=== TEXT ===
I have always liked CDs. If anything my love for CDs is due to being in close proximity to them, as well as being a product of the late eighties in the heyday of the CD. In late 2007, I begged by Dad to get me a record player for my first ever apartment. At this time, I already had a sizable collection of CDs and surprising number of records considering I didn’t have a record player of my own. I remember the special thrill of watching my music play from a record – something you actually don’t often get to see with CDs and certainly not with MP3s.
I tuned into the CBC Radio program Spark this afternoon to catch the tail end of a segment on making music with robots and coloured pencils. The art installation is called Looks Like Music, allowing individuals to accessibly make music without notation. While not entirely far off from computer programs, Looks Like Music founder, Yuri Suzuki, claims that there is a certain importance of tactility and music that is not attained by making music from a computer.
So, in the second installment of the I speak for the CDs series, I report here that CDs offer a unique experience where you can read, handle, and smell liner notes – a completely lost art in downloading music and their artwork. Here are some examples of notable album artwork in my collection:
‘Album of the Year’ by the Good Life – A calendar from 2004.

=== MATERIAL PROVIDED ===
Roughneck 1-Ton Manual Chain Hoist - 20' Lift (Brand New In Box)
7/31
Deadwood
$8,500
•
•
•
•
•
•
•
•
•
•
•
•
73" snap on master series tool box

=== TASK 1 ===
Check whether each of these statements agrees with the post about CDs. Answer yes or no for each, and quote the words of the post that decide it.
(a) The writer wanted a record player for a first apartment.
(b) Yuri Suzuki founded Looks Like Music.
(c) The writer heard the Spark segment from its beginning.
=== TASK 2 ===
In the post about CDs, which album's artwork is described as a calendar from 2004?
=== TASK 3 ===
Carry on writing the post about CDs, starting right after its final line.

=== WRITTEN RESPONSE 1 ===
(a) Yes: "a record player for my first ever apartment"
(b) Yes: "Looks Like Music founder, Yuri Suzuki"
(c) No: "to catch the tail end of a segment"

=== WRITTEN RESPONSE 2 ===
'Album of the Year' by the Good Life.

=== WRITTEN RESPONSE 3 ===
‘Take Care, Take Care, Take Care’ by Explosions in the Sky – a house with inside bits included.
After countless arguments in support of CDs, I have come to the conclusion that I just need to write a series that defends the compact disc. The title slightly inspired by the Dr. Seuss book The Lorax (much like the title of this very blog), I am defending a media format that is slowly diminishing.
Here is a surprising article that draws another interesting point that differs from many other compact disc naysayers. Even after reading this article, I strongly believe that if you don’t take care of your CDs, i.e. leaving them in the sun, keeping them out of case, or stacking the discs, your CDs probably won’t last… Much like anything one doesn’t take care of.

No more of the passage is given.